Researching Excessive Recognition for Faces
These evaluations helped me understand where I positioned on the spectrum. But I wanted to understand more about what is happening in the brain when we "know" strangers. Examining further, I read about a syndrome called hyperfamiliarity for faces (HFF), in which unfamiliar faces appear recognizable. Initially, this sounded like it could pertain to me. But the small number of reported cases all happened after a medical episode such as a seizure or brain attack, unlike the idiosyncrasy that I've been noticing my whole adult life.

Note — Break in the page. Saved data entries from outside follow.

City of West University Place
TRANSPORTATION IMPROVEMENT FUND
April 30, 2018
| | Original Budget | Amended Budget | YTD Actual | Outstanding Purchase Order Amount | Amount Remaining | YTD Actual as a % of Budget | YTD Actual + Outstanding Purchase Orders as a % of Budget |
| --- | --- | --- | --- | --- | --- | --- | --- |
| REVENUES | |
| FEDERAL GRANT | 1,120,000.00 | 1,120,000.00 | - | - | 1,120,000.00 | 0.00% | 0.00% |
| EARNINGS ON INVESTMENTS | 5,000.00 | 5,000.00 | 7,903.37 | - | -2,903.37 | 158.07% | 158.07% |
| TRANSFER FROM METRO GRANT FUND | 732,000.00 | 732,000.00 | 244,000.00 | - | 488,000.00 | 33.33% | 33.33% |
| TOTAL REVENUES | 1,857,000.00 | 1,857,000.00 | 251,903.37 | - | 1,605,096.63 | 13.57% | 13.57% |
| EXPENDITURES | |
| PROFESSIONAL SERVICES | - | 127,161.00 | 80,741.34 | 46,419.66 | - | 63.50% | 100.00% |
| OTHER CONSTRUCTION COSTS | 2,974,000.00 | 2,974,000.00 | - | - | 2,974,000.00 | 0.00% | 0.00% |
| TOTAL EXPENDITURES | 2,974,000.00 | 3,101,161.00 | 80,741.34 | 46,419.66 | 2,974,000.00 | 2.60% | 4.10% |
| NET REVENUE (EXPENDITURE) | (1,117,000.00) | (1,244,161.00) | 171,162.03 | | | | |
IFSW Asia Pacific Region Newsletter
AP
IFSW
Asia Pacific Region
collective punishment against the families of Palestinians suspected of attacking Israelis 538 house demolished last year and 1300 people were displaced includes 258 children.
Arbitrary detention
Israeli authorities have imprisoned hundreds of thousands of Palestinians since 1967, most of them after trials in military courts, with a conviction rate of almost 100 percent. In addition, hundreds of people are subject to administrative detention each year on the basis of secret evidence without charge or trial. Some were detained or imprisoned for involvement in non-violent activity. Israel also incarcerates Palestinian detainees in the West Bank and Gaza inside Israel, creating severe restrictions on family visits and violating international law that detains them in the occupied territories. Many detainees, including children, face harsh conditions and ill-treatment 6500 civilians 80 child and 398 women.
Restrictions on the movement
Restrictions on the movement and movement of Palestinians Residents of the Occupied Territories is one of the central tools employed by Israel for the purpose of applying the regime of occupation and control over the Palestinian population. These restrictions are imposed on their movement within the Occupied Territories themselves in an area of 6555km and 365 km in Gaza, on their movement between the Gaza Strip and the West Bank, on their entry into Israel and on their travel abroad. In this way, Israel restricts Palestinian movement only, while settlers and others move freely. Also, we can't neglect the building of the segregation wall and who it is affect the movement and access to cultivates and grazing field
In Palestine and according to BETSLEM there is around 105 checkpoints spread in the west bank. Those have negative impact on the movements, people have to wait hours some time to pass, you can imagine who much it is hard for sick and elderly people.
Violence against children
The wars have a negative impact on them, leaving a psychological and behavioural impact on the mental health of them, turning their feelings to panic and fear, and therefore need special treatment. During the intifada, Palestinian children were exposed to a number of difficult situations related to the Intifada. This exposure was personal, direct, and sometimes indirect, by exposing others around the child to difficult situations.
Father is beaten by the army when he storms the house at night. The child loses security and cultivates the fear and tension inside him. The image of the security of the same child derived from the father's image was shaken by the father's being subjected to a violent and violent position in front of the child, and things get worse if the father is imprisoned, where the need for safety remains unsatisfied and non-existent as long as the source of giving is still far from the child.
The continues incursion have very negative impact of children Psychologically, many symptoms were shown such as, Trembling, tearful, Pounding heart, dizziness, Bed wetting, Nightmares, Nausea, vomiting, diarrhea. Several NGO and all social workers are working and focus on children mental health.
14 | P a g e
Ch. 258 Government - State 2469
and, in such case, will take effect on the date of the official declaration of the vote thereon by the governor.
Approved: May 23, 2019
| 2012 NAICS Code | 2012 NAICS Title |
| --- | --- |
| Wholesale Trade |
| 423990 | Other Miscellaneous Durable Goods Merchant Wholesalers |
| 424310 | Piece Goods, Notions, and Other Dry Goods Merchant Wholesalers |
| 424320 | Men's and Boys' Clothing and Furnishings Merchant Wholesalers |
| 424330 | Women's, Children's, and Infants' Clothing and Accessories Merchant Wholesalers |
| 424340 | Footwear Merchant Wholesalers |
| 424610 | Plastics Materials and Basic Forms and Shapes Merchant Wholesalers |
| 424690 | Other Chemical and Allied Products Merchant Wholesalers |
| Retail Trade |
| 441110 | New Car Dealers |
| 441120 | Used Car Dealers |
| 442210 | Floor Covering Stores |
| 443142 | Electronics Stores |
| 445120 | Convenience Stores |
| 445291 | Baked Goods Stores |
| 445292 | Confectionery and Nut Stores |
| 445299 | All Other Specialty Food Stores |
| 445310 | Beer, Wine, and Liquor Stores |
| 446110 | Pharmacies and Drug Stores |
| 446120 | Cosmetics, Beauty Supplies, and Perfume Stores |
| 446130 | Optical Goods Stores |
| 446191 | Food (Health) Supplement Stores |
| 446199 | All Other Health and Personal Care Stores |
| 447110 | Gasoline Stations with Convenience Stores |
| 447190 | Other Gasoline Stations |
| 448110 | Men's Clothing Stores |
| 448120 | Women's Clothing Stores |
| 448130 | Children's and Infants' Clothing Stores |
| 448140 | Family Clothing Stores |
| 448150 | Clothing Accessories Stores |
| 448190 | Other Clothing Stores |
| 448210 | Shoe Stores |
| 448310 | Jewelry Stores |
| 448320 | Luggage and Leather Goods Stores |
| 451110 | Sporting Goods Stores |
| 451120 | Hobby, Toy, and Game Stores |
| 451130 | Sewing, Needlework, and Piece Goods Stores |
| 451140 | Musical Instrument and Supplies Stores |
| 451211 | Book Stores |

Through investigative websites, experts have heard from about 24,000 face-blind individuals, as well as people with all kinds of person recognition problems, including visual distortions, like when faces appear to be dissolving. Researchers study many of these people, using methods like the old/new faces task and the facial recall assessment.
Experts have heard from only a few of people with possible HFF in extended periods of investigation.
"The occurrence rate is quite low," one expert said of HFF. However, they speculated that there may be a spectrum, with some people who think every face is recognizable, and others, like me, who only encounter it a several occasions a month.